The opinions contained herein are rendered only with respect to the specific matters discussed herein; in this letter we express no opinion with respect to any other legal, federal, state, local or foreign aspect of these transactions. If any of the information upon which we have relied is incorrect, or if changes in the relevant facts occur after the date hereof, our opinion could be affected thereby.
Our opinion is based on case law, the Code, Treasury Regulations thereunder, and Internal Revenue Service rulings and other administrative guidance as they now exist. These authorities are all subject to change, and such change may be made with retroactive effect. We can give no assurance that, after such change, our opinion would not be different. We undertake no responsibility to update or supplement our opinion except for the opinion to be rendered at the Effective Time as requested by Section 7.01(f) of the Merger Agreement. This opinion is not binding on the Internal Revenue Service and there can be no assurance, and none is hereby given, that the Internal Revenue Service will not take a position contrary to one or more of the positions reflected in the foregoing opinion, or that our opinion will be upheld by the courts if challenged by the Internal Revenue Service.
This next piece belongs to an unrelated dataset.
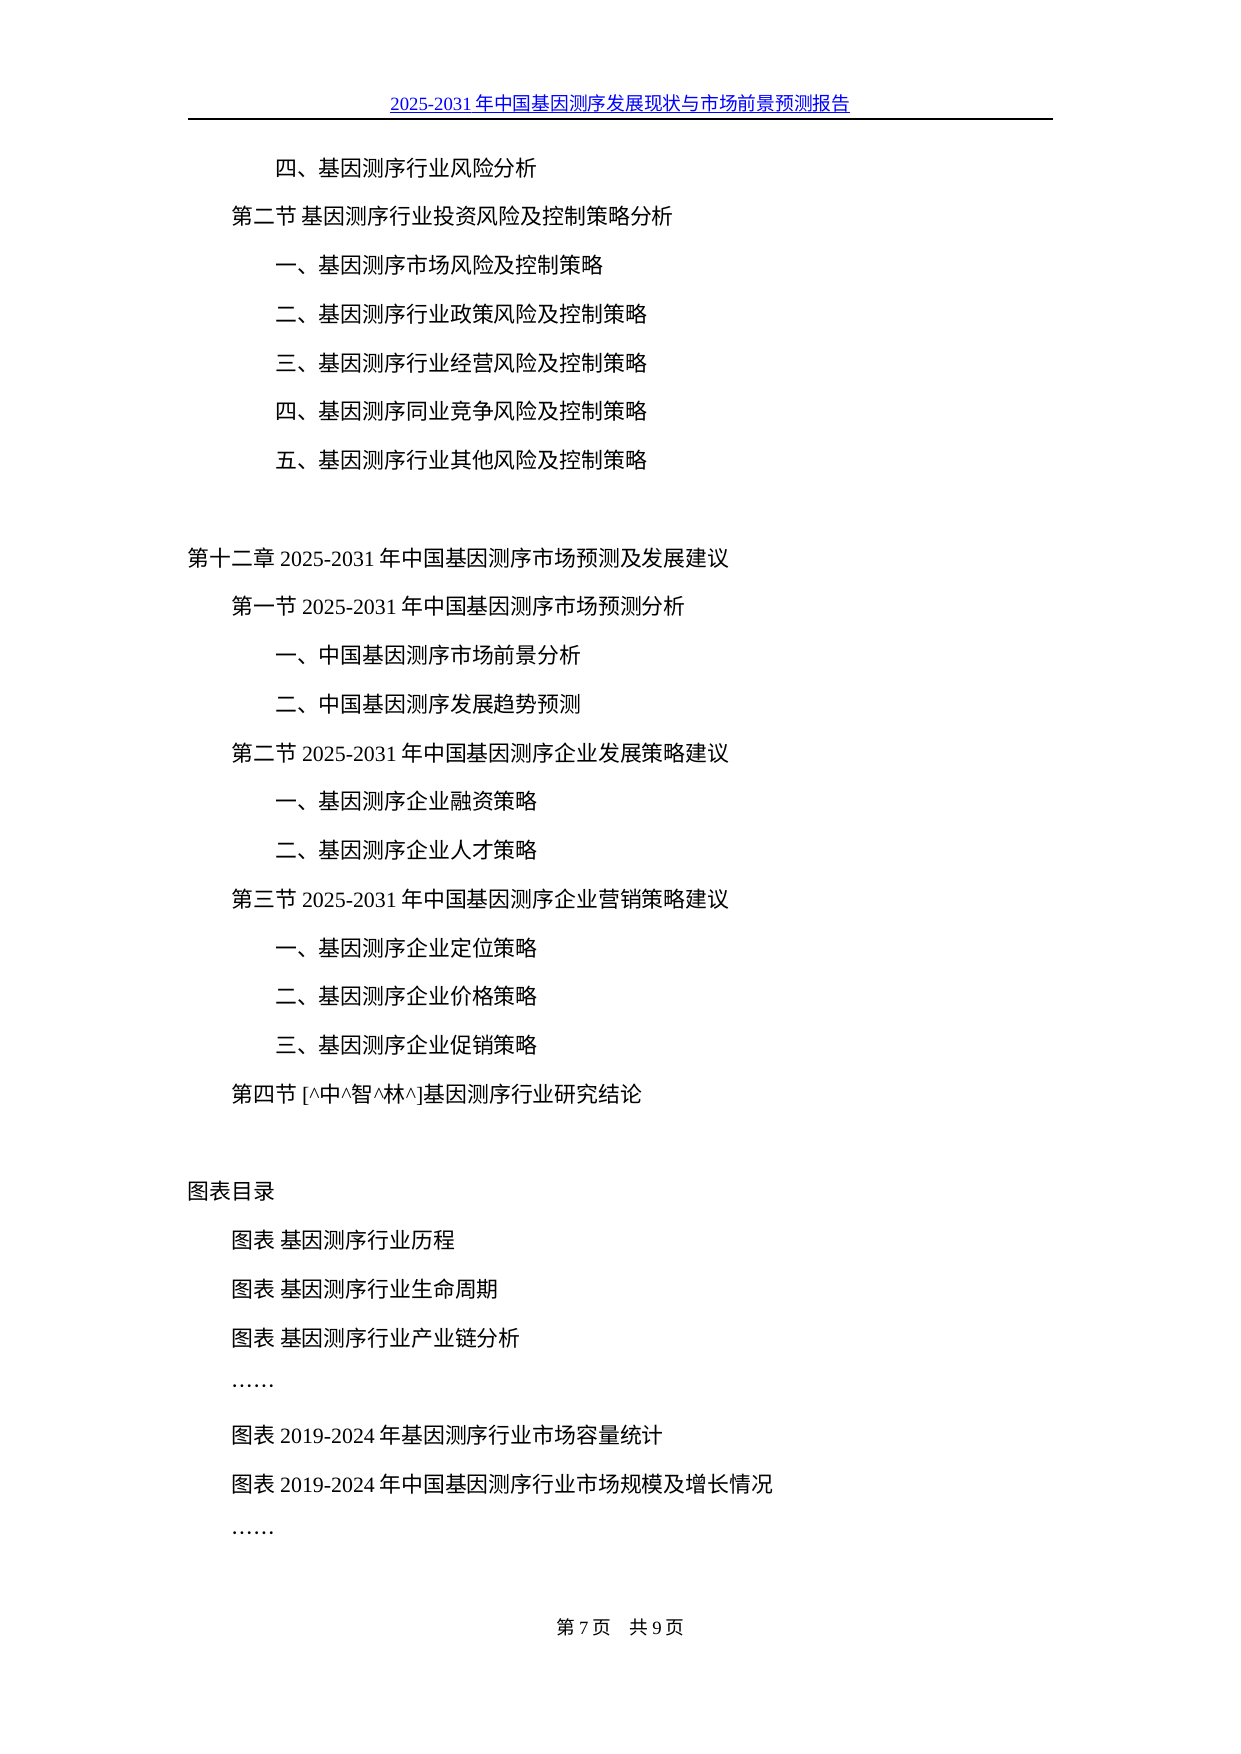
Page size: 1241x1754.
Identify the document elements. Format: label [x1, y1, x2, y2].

We express no opinion as to any state or local income tax consequences.
CONSENT
This opinion is being furnished only to FCBI and CCFC and their respective shareholders in connection with the Merger and solely for their benefit in connection therewith and may not be used or relied upon for any other purpose and may not be circulated, quoted, or otherwise referenced for any other purpose whatsoever without our express written consent. We hereby consent to the inclusion of this opinion as an exhibit to the Registration Statement and references to our opinion in the Registration Statement and the proxy statement/prospectus attached thereto and the inclusion of our opinion in certain bank regulatory filings in connection with the Merger.